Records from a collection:
○ ○ ○ ○

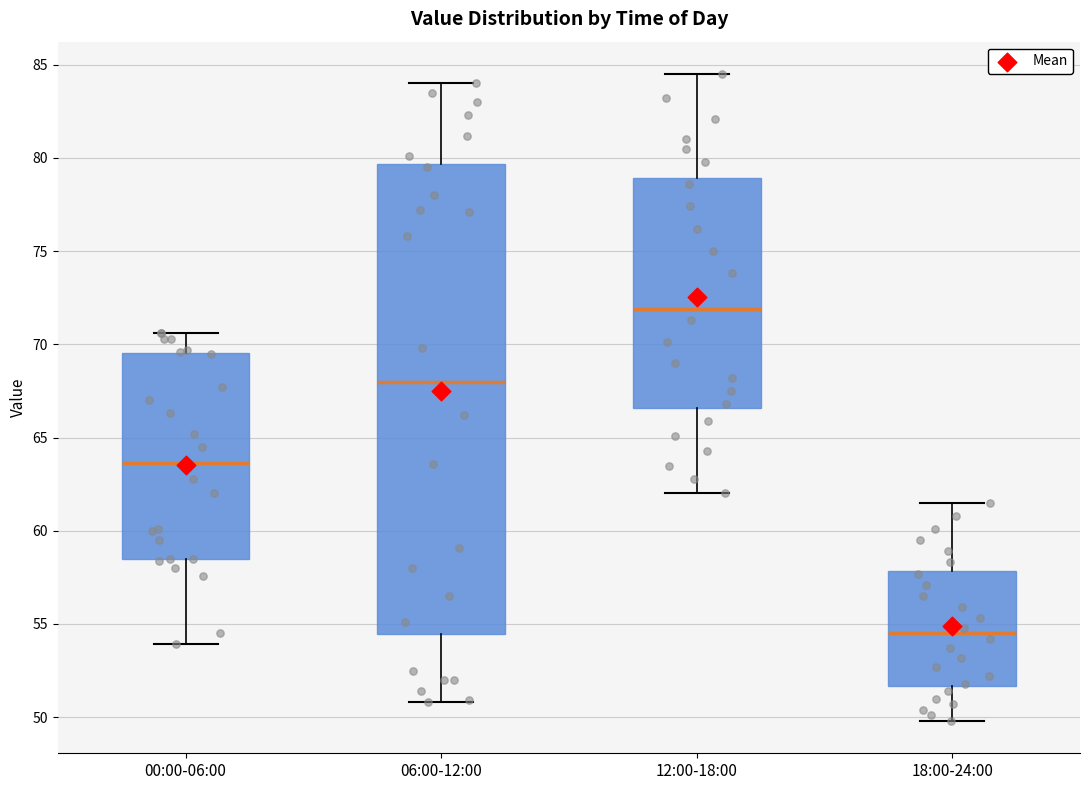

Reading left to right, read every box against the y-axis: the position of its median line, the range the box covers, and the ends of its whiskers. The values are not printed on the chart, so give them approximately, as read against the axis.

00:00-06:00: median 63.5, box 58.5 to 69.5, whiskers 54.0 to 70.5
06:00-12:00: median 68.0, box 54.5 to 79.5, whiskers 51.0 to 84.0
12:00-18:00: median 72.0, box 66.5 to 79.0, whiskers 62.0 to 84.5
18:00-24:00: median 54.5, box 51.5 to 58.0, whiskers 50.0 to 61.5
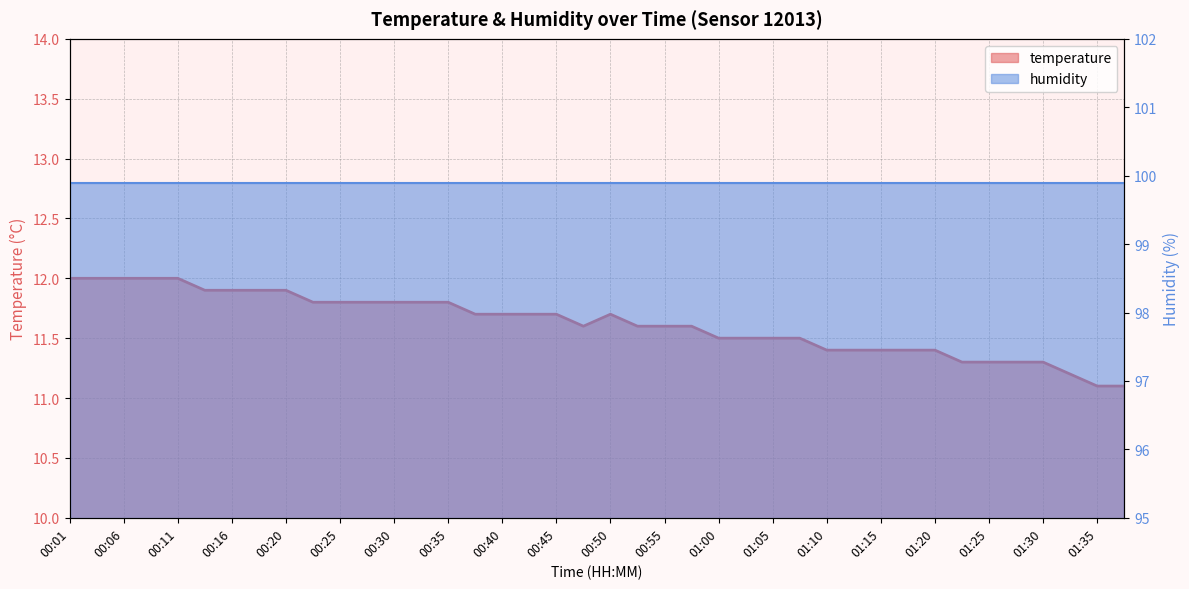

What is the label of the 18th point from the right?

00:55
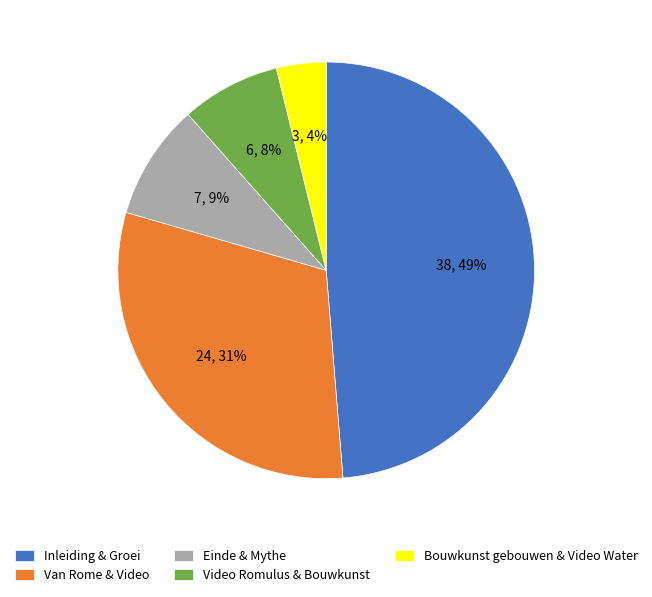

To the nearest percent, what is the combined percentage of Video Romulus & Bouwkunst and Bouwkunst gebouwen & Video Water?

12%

○ ○ ○ ○

Work required: Render the stretch of the records from the line that contains "What is the label" through the end as a JSON list of strings, one string per line, with blank lines and the pictures left out.

Result of this task:
[
  "What is the label of the 18th point from the right?",
  "00:55",
  "To the nearest percent, what is the combined percentage of Video Romulus & Bouwkunst and Bouwkunst gebouwen & Video Water?",
  "12%"
]